Ask Crosby what he’d like to be doing in five years and he doesn’t hesitate. “If I can still be working five years from now, I will be an immensely satisfied and happy man. And I fully intend to be. I would like to do more solo work, more writing . . . more solo stuff.”
How would he have answered the same question five years ago?
Again, he answers without hesitation. “I would have said, ‘I wanna be on an island where the police can’t reach me, with 200 kilos of cocaine and 50 pounds of heroin and a lotta guns and no one around to share it with.’ And that would have been the entire sum of my ambitions.”
“This is how I remember my life,” begins the introduction to “Long Time Gone.” “Other folks may not have the same memories. . . .”
Those other folks also have their say in the book, which is partly an autobiography in Crosby’s voice, partly a third-person narrative from co-author Carl Gottlieb and partly a collection of interviews with Crosby’s friends, colleagues and even an enemy or two. The idea, says Crosby--who hates all the celebrity-addict memoirs he’s read, with the exception of Carrie Fisher’s fictionalized “Postcards From the Edge”--was to tell the story more fully and accurately than a single voice could do.
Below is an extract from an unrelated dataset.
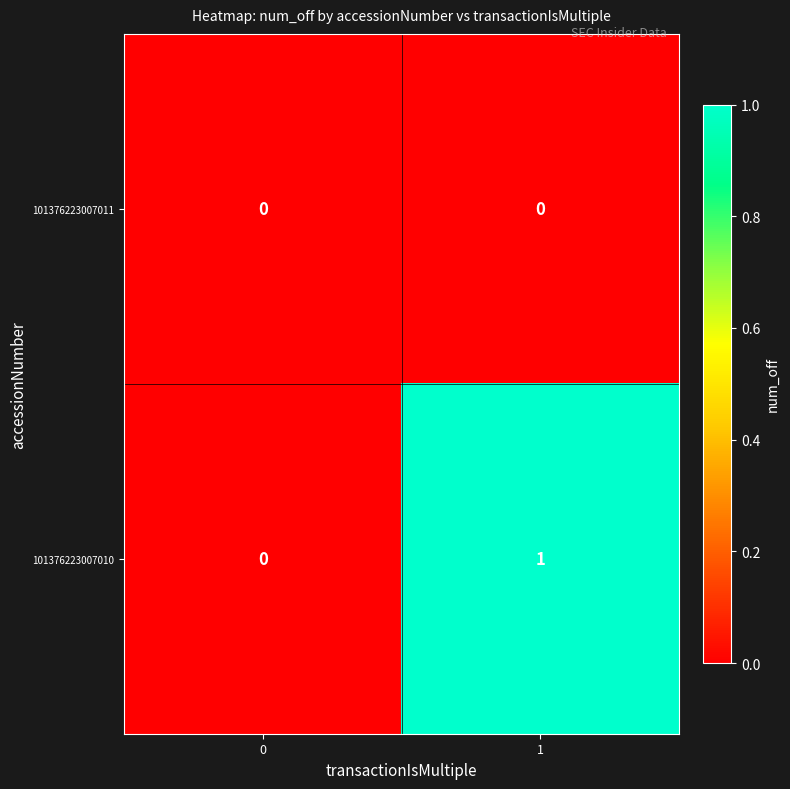

Which series has the largest range (max minus min)?

101376223007010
The story itself, he hopes, “is startling enough, and extreme enough to hold you without having to go with any cheap shots.” And certainly, the book is about extremes. From his early days in the Byrds, Crosby was an obstinate, opinionated man who enthralled some people with the mystical bent in his music but who offended many as he relentlessly pursued a life style of excess: lots of drugs, lots of girlfriends (often two or three at a time), lots of everything.
In the Byrds and in his early years with CS&N; and CSNY, Crosby seemed unaffected. The excesses didn’t seem to be taking their toll. But by the mid-1970s, things took a turn for the worse and Crosby’s appetites began to control him.
“The drugs were there right from the beginning,” remembers Anderle. “And after the mid-Crosby, Stills & Nash period, I started seeing it get very bad.”
This long, slow descent is the focus of the last half of “Long Time Gone,” which paints an unrelentingly bleak picture of a man who wound up covered with sores, hiding from the world, carrying guns everywhere he went and oblivious to his work, his health--anything but his addiction.
“Your mind has so many levels,” says Crosby, “and not all of them are articulate. But they all get a vote in your behavior. And addiction is like a fire taking over a tall building: one floor after another goes at various places, and all of a sudden you can’t open your elevator door on that floor, ‘cause the floor is on fire.”
The only way he could have stopped, he says, was by force. “I went to the hospital six different times, and every time I left. I had gotten to the point where I had to be physically, forcibly separated from my stash . . . for at least six months. Neil (Young) offered me a place on his ranch, and some friends of mine in the Hell’s Angels wanted to lock me in a cabin in the mountains. . . .”
Crosby first thought about writing a book when he was in prison in Texas in 1986, serving time on drugs and weapons convictions that were later overturned by the Texas Supreme Court.
And when he came out of prison that summer, straight for the first time in decades, publishers were clearly interested. But, he says, he wanted to wait “until I’d stayed straight for at least a year. Because the only way I could tell the story is if I had the right ending on it. The story’s not worth telling unless I win.”